La disposition de 1847 réprime les offenses envers le Roi d'une peine de prison particulièrement lourde, à savoir de six mois à trois ans de prison. Cela est en principe contraire à la liberté d'expression lorsque la peine est infligée en raison d'opinions exprimées dans le cadre d'un débat politique ou d'un débat sur des matières d'intérêt général, indique la Cour dans un communiqué.

En outre, cette disposition protège la réputation du Roi plus largement que celle des autres personnes. Selon la Cour, la disposition ne répond pas à un besoin social impérieux et elle est disproportionnée à l'objectif de protéger la réputation de la personne du Roi.

Une décision prise suite à une affaire espagnole

L'affaire sur laquelle la juridiction gantoise doit se prononcer ne concerne pas directement la Belgique mais l'Espagne et un rappeur exilé dans la région de Gand. Josep Miquel Arenas Beltran, alias Valtonyc, a été condamné pour "injure à la Couronne d'Espagne" ainsi que pour "apologie du terrorisme" en 2017. "Qu'ils aient peur comme un garde civil au Pays Basque" ou "le roi a un rendez-vous sur la place du village une corde autour du cou", avait notamment rappé Valtonyc en catalan dans les chansons qui lui ont valu sa condamnation.

Il a fui vers la Belgique début 2018 après la confirmation de ce jugement en cassation. L'Espagne a émis un mandat d'arrêt européen contre lui. En mars 2020, Valtonyc et ses conseils avaient déjà remporté une première victoire devant la Cour de justice européenne. Pour exécuter le mandat, la chambre des mises en accusation doit examiner la condition de la double incrimination selon laquelle l'exécution d'un mandat d'arrêt européen doit être refusée si le fait qui est à la base de celui-ci ne constitue pas une infraction en droit belge. Or, celle-ci a constaté que l'outrage et les injures graves envers le Roi étaient punissables en Belgique. Pour s'assurer de la constitutionnalité de la loi, très ancienne, et de sa compatibilité avec la Convention européenne des droits de l'homme, elle a interrogé la Cour constitutionnelle.

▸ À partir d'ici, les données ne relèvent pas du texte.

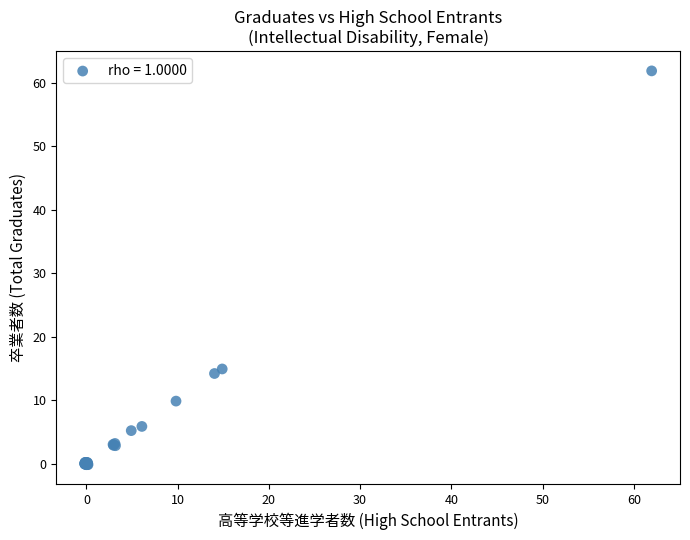

What Y value in the scatter plot is closest to 30?

14.9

Les objectifs consistant à garantir l'inviolabilité du Roi ne sauraient justifier que la réputation du Roi soit protégée plus largement

La Cour a notamment considéré le champ d'application très large de la loi belge puisque le terme "offense" est interprété de façon large: il couvre tous les propos qui portent atteinte à l'honneur ou à la réputation du Roi ou qui expriment une irrévérence à l'égard du Roi avec une certaine publicité. En outre, l'infraction ne requiert pas d'intention de méchanceté. "Une infraction commise dans le domaine du discours politique n'est admissible que dans des circonstances exceptionnelles", souligne la Cour. "De même, les objectifs consistant à garantir l'inviolabilité du Roi et la stabilité du système constitutionnel ne sauraient justifier que la réputation du Roi soit protégée plus largement que celle des autres personnes".